Das mu-STM-Modell wird in erster Linie dazu verwendet, das Verhalten von Baggerschlamm zu modellieren, der dem Meer wieder zugeführt wird. Das Modell wurde speziell für diesen Zweck konzipiert. Die vom Modell gelieferten Ergebnisse werden überprüft und mit Messungen verglichen, die anhand von Experimenten im Meer durchgeführt werden. So konnten Gebiete ausfindig gemacht werden, in denen der Baggerschlamm die Tendenz hatte, an Ort und Stelle zu bleiben, oder in denen der Schlamm nicht in das Gebiet zurückgetragen wurde, in dem die Ausbaggerung stattgefunden hatte.

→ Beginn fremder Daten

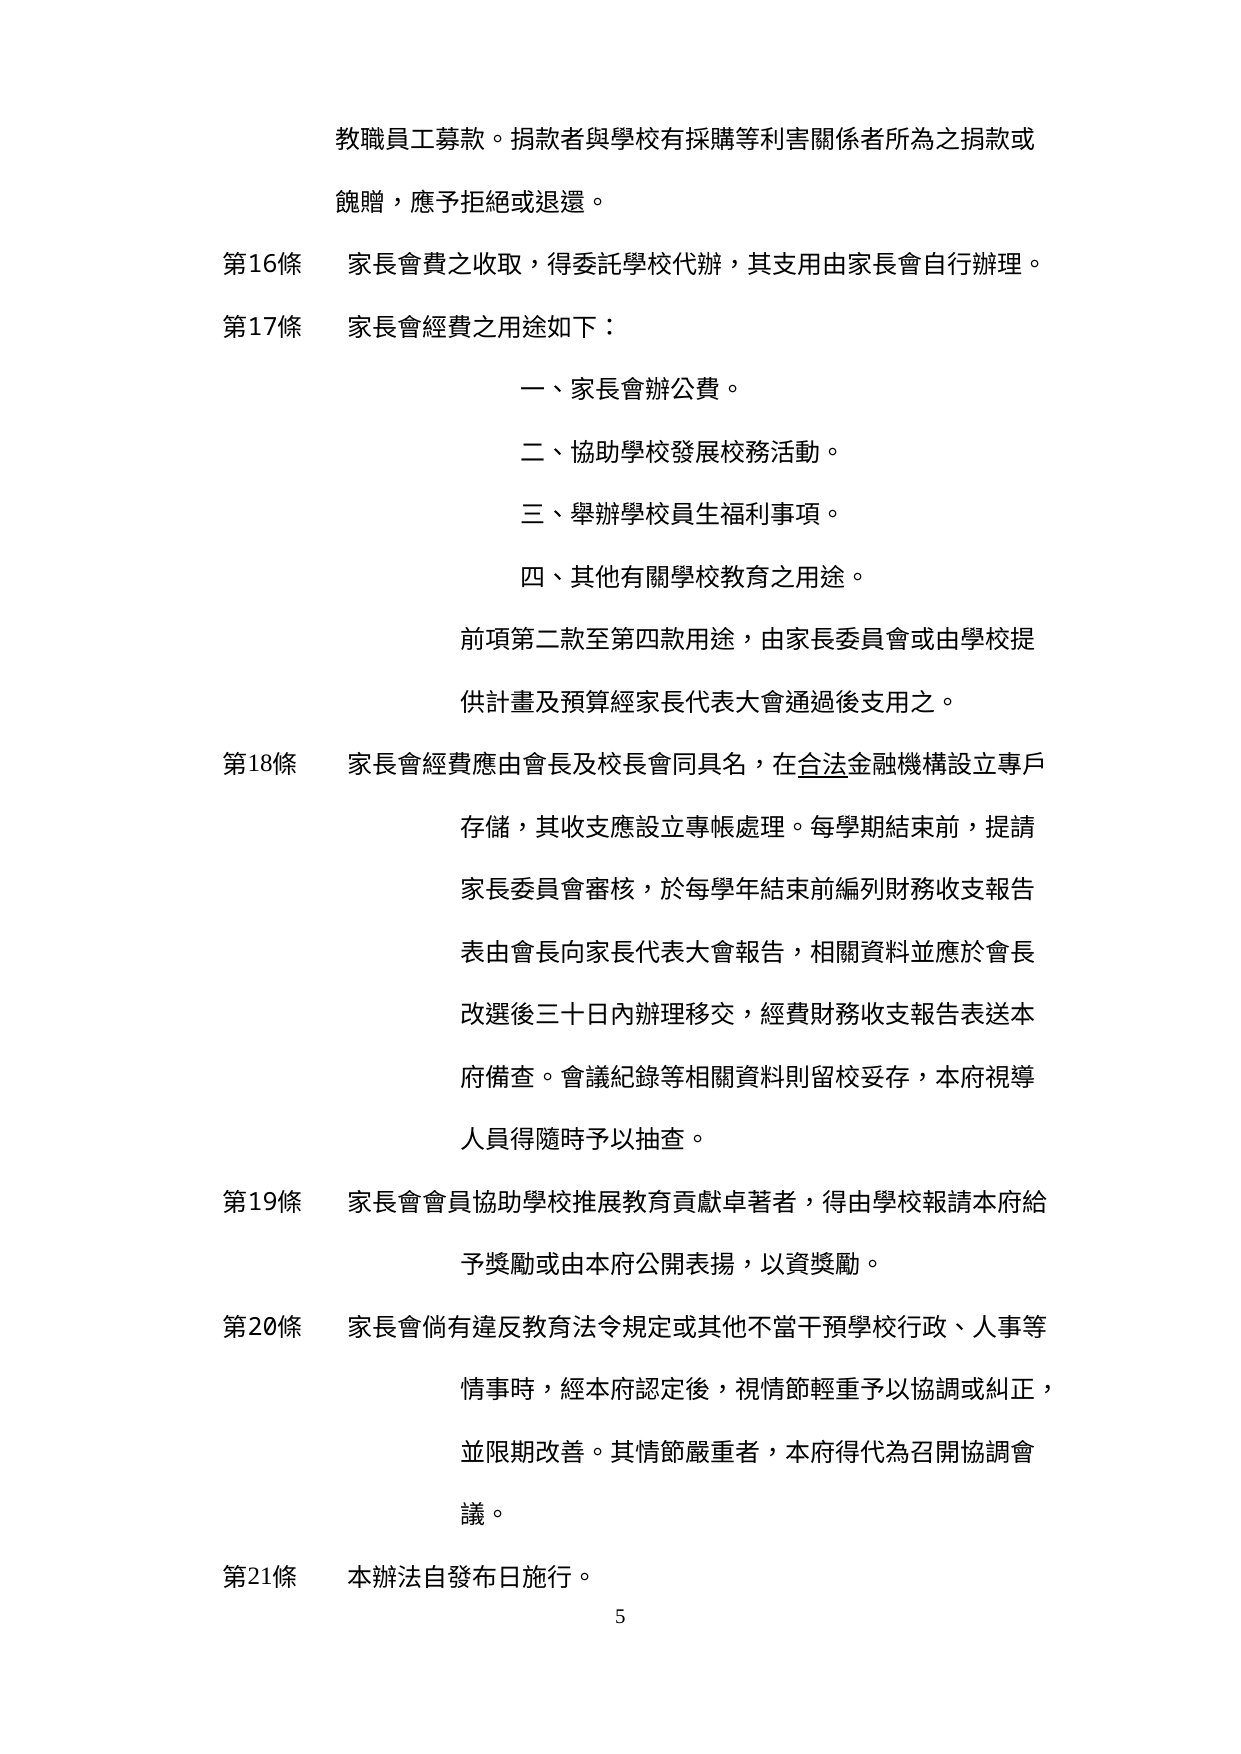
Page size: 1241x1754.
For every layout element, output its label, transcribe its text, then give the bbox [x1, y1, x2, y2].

text 教職員工募款。捐款者與學校有採購等利害關係者所為之捐款或餽贈，應予拒絕或退還。 [222, 96, 1053, 221]
list 家長會經費應由會長及校長會同具名，在合法金融機構設立專戶存儲，其收支應設立專帳處理。每學期結束前，提請家長委員會審核，於每學年結束前編列財務收支報告表由會長向家長代表大會報告，相關資料並應於會長改選後三十日內辦理移交，經費財務收支報告表送本府備查。會議紀錄等相關資料則留校妥存，本府視導人員得隨時予以抽查。 [222, 721, 1052, 1159]
list 家長會會員協助學校推展教育貢獻卓著者，得由學校報請本府給予獎勵或由本府公開表揚，以資獎勵。 [222, 1159, 1052, 1284]
list 家長會費之收取，得委託學校代辦，其支用由家長會自行辦理。 [222, 221, 1053, 284]
list 家長會倘有違反教育法令規定或其他不當干預學校行政、人事等情事時，經本府認定後，視情節輕重予以協調或糾正，並限期改善。其情節嚴重者，本府得代為召開協調會議。 [222, 1284, 1052, 1534]
list 本辦法自發布日施行。 [222, 1534, 1052, 1596]
list 家長會經費之用途如下： 一、家長會辦公費。 二、協助學校發展校務活動。 三、舉辦學校員生福利事項。 四、其他有關學校教育之用途。 前項第二款至第四款用途，由家長委員會或由學校提供計畫及預算經家長代表大會通過後支用之。 [222, 284, 1053, 721]
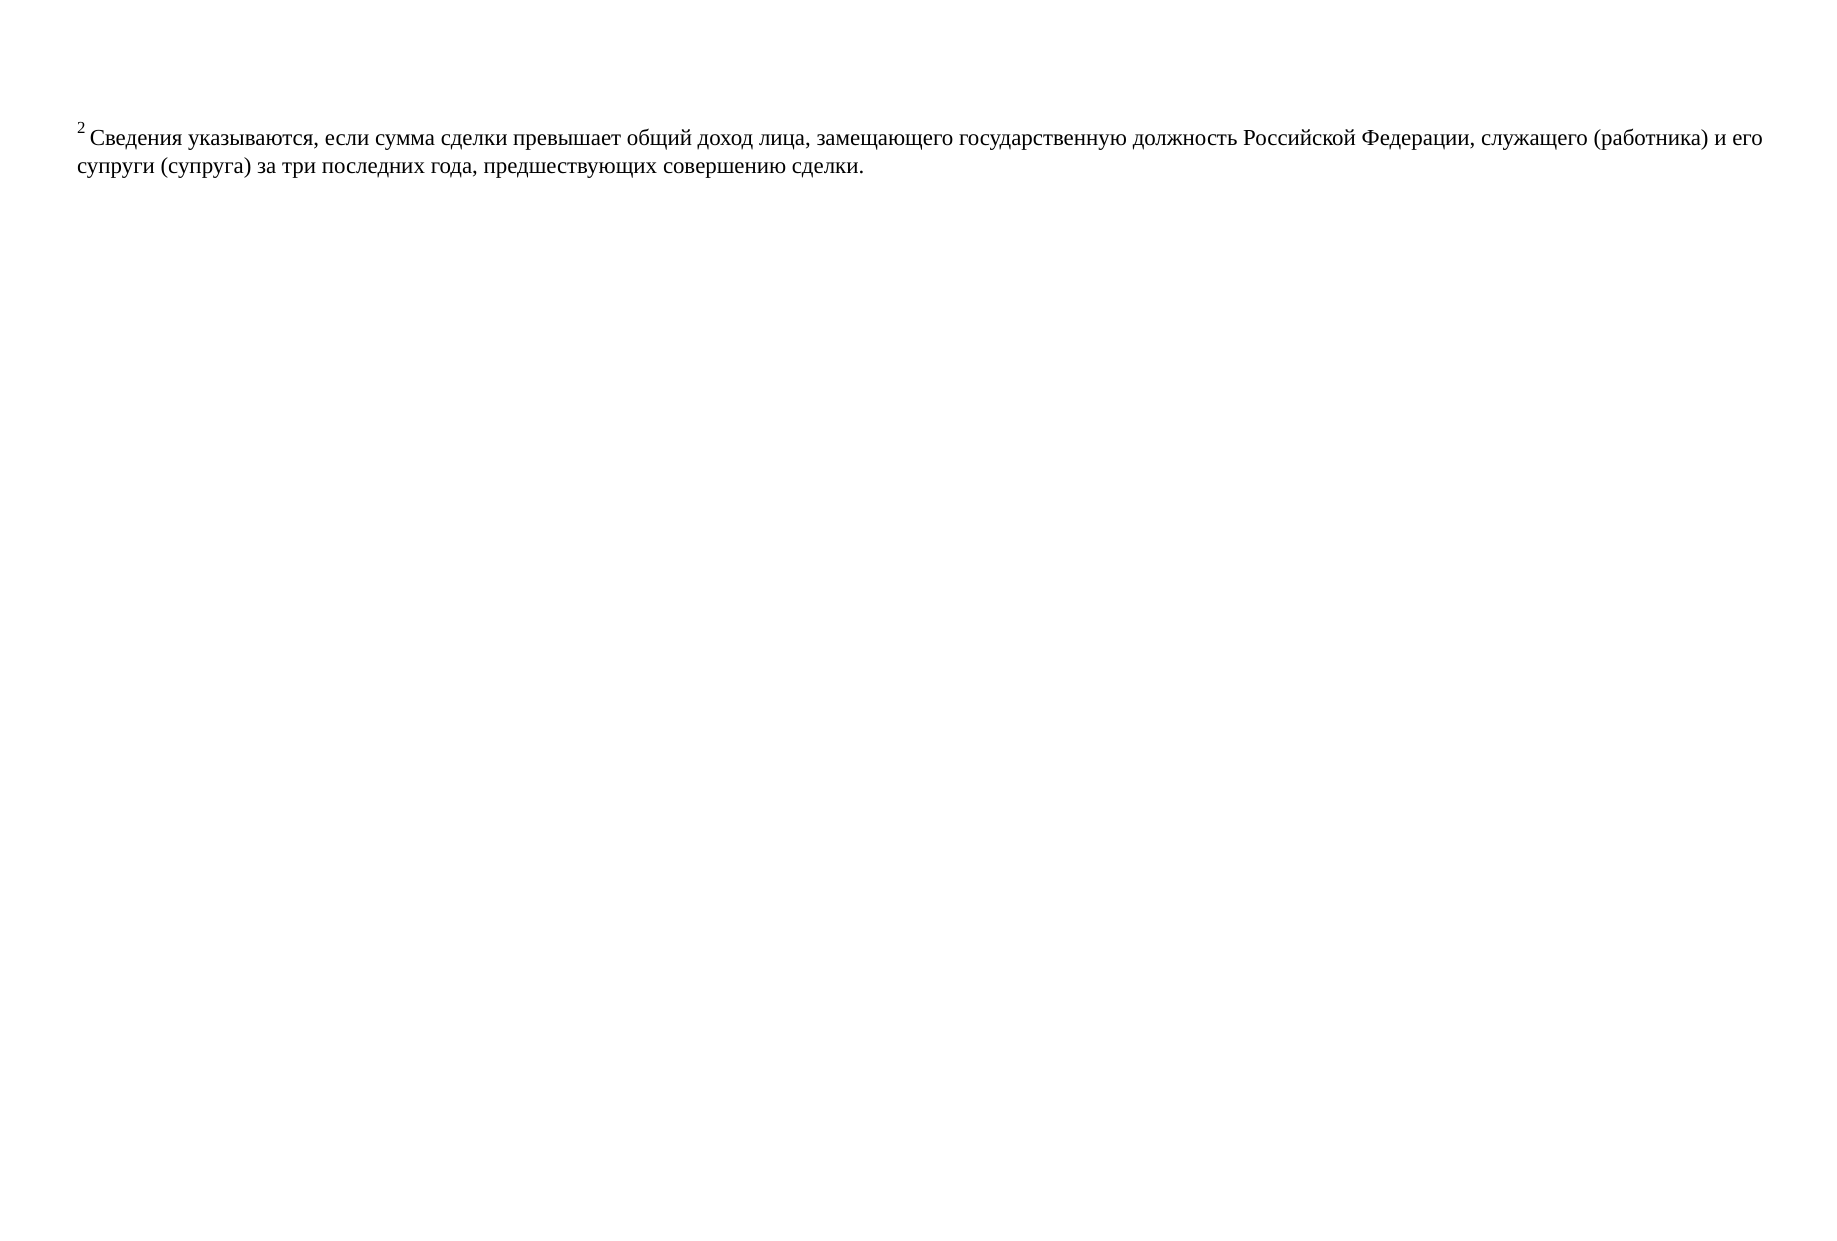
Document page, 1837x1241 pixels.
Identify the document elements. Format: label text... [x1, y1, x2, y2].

text 2 Сведения указываются, если сумма сделки превышает общий доход лица, замещающего государственную должность Российской Федерации, служащего (работника) и его супруги (супруга) за три последних года, предшествующих совершению сделки. [77, 118, 1772, 178]
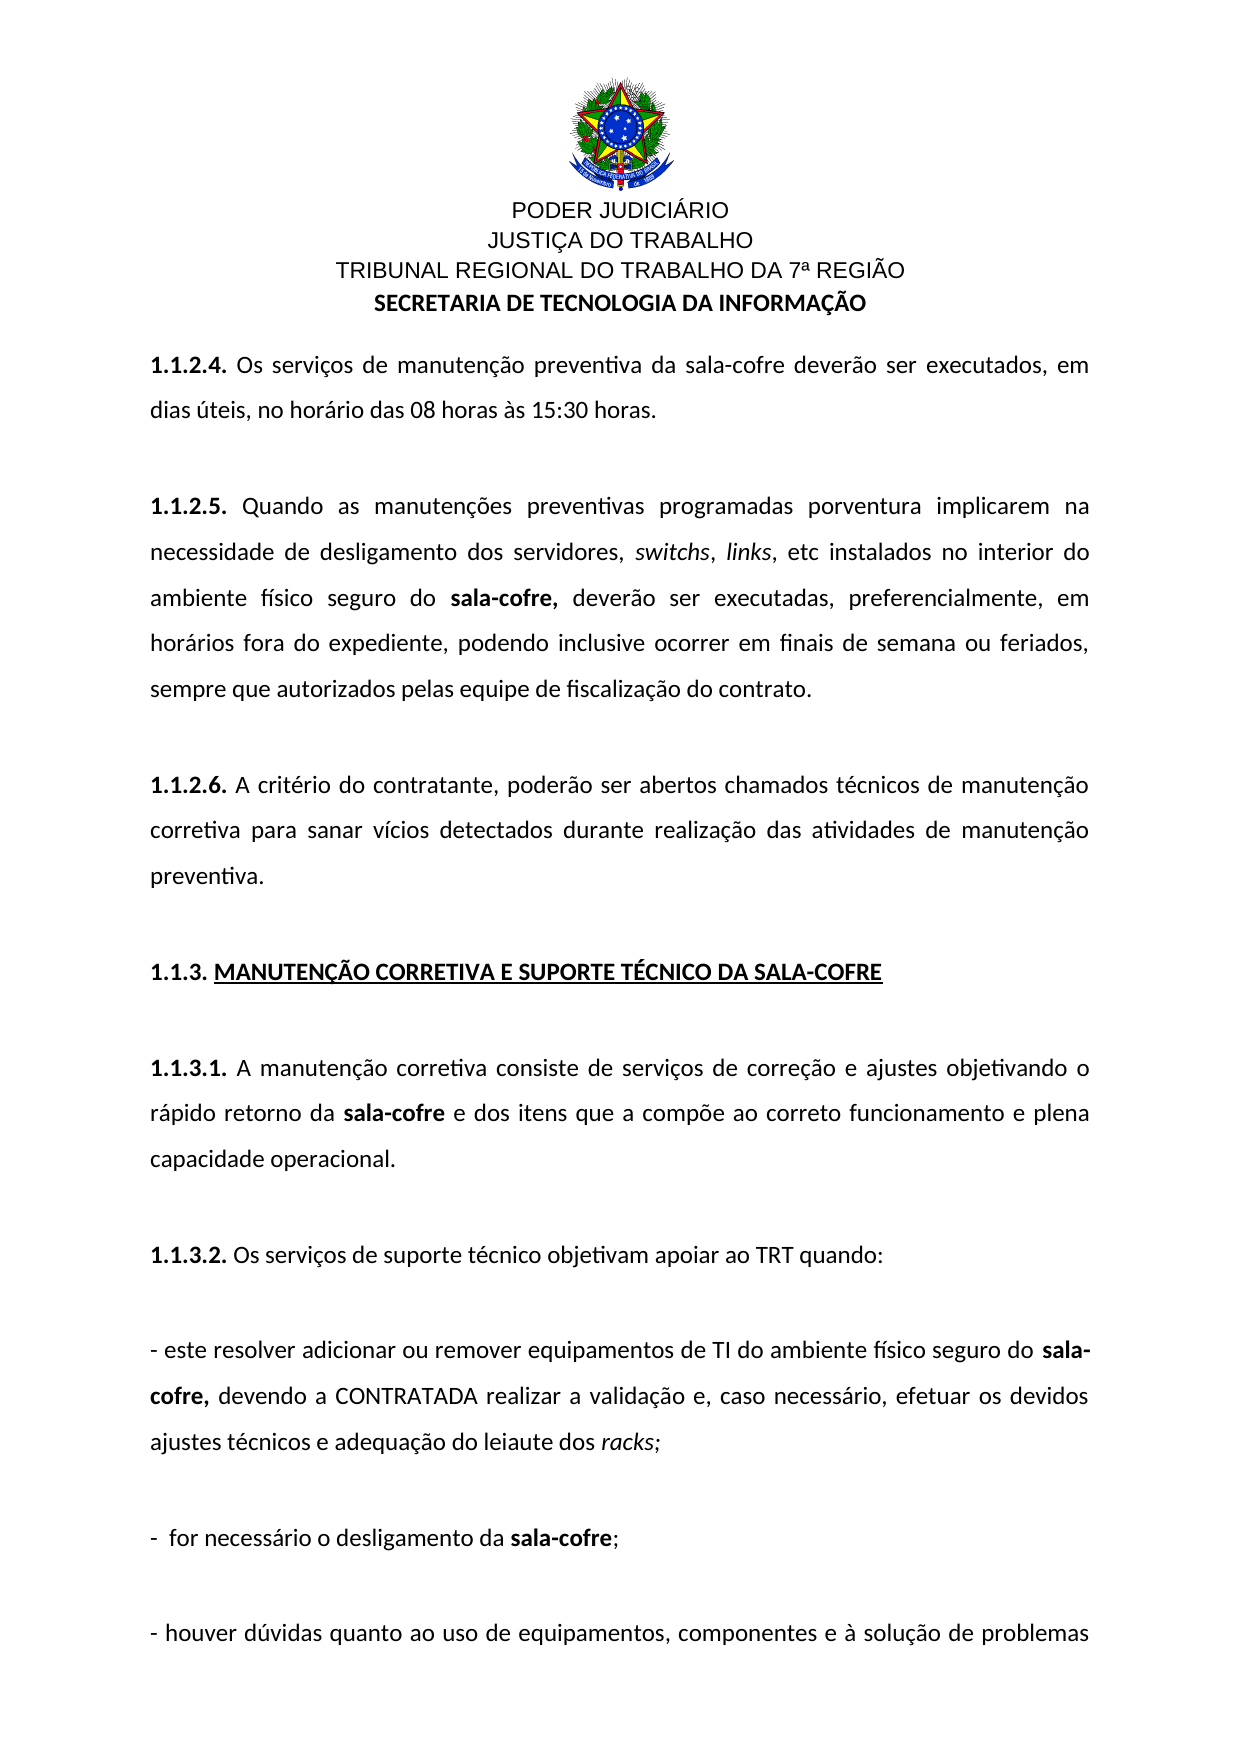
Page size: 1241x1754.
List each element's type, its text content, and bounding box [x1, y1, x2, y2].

text 1.1.3.2. Os serviços de suporte técnico objetivam apoiar ao TRT quando: [150, 1239, 1091, 1269]
text 1.1.2.5. Quando as manutenções preventivas programadas porventura implicarem na necessidade de desligamento dos servidores, switchs, links, etc instalados no interior do ambiente físico seguro do sala-cofre, deverão ser executadas, preferencialmente, em horários fora do expediente, podendo inclusive ocorrer em finais de semana ou feriados, sempre que autorizados pelas equipe de fiscalização do contrato. [150, 490, 1091, 704]
text 1.1.2.6. A critério do contratante, poderão ser abertos chamados técnicos de manutenção corretiva para sanar vícios detectados durante realização das atividades de manutenção preventiva. [150, 769, 1091, 891]
text 1.1.2.4. Os serviços de manutenção preventiva da sala-cofre deverão ser executados, em dias úteis, no horário das 08 horas às 15:30 horas. [150, 349, 1091, 425]
text 1.1.3.1. A manutenção corretiva consiste de serviços de correção e ajustes objetivando o rápido retorno da sala-cofre e dos itens que a compõe ao correto funcionamento e plena capacidade operacional. [150, 1052, 1091, 1174]
text - este resolver adicionar ou remover equipamentos de TI do ambiente físico seguro do sala-cofre, devendo a CONTRATADA realizar a validação e, caso necessário, efetuar os devidos ajustes técnicos e adequação do leiaute dos racks; [150, 1335, 1091, 1457]
text 1.1.3. MANUTENÇÃO CORRETIVA E SUPORTE TÉCNICO DA SALA-COFRE [150, 956, 1091, 987]
text - for necessário o desligamento da sala-cofre; [150, 1522, 1091, 1552]
text - houver dúvidas quanto ao uso de equipamentos, componentes e à solução de problemas [150, 1618, 1091, 1648]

Des Weiteren wird das Modell für die Erstellung einer „Schlickbilanz“ im gesamten belgischen Teil der Nordsee verwendet. Damit wird untersucht, wie viel Schlick in die belgischen Küstengewässer eindringt und wie viel Schlick sie verlässt. Die Konzentrationen am Rand des Modells werden mithilfe von Satellitenbildern ermittelt. Anhand des Modells konnte gezeigt werden, dass es eine große Schlickbewegung gibt, die aus dem Ärmelkanal kommt und die belgischen Küstengewässer in nördlicher Richtung durchquert. Die maximale Trübung (maximale Materialmenge im Wasser) ergibt sich durch eine Art Verdichtung dieser Substanzen sowie eine geringere Tiefe an der Scheldemündung.
Anhand desselben Modells konnte auch die Entwicklung einer neuen „Sandbank“ bei Heist, östlich der Hafenmole von Seebrügge, modelliert werden.
Mit dem Sandtransportmodell (mu-SEDIM) können die Bewegungen von Sand modelliert werden. Das Modell berechnet für jeden Gitterpunkt den Sedimenttransport und seine Richtung entsprechend den örtlichen Strömungen und Wellen. Erosion und Sedimentation werden derzeit durch die „Divergenz“ der verschiedenen Bewegungen innerhalb eines Gitterquadrats bestimmt, d. h. für jedes Quadrat wird berechnet, wie viel Sand hineinkommt und wie viel Sand das Quadrat verlässt. Wenn mehr Material hinein- als herauskommt, bedeutet das, dass Sedimente abgelagert werden; im umgekehrten Fall handelt es sich um Erosion. So lassen sich am Meeresboden stattfindende Veränderungen berechnen.
Dieses Sandtransportmodell wird hauptsächlich verwendet, um die Bewegungen auf Sandbänken zu modellieren, z. B. bei der Errichtung eines Offshore-Windparks. Es wird auch verwendet, um die Auswirkungen des großflächigen Sandabbaus an Sandbänken im Meer zu modellieren. Das Modell scheint zu beweisen, dass die Entnahme von Sand aus den Sandbänken die Stabilität der Sandbänke nicht gefährdet. Zudem schlägt es auch einen Mechanismus zur „Regenerierung“ der Sandbänke vor.
Sonstige Forschung
- Entwicklung eines Modells, das sowohl den Transport von Sand als auch von Schlick modellieren und die Wechselwirkungen zwischen diesen beiden Materialien berücksichtigen kann.
- Entwicklung eines geeigneten Modells, mit dem die Größe der im Wasser befindlichen Schlickklumpen und die Geschwindigkeit, mit der sie auf den Grund sinken, modelliert werden können.
- Nutzung von Satellitenbildern, um die Informationen über die Präsenz von Schlick im Wasser zu verbessern.
- Entwicklung eines Instruments für das operative Management, das auf den Sedimenttransportmodellen basiert und für operative Prognosen des Sand- und Schlicktransports eingesetzt werden kann. Dieses Managementinstrument kann dann z. B. dazu verwendet werden, unter Berücksichtigung der vorherrschenden Wetterbedingungen und anderer Parameter die am besten geeigneten Abwurfstellen für Baggergut zu bestimmen.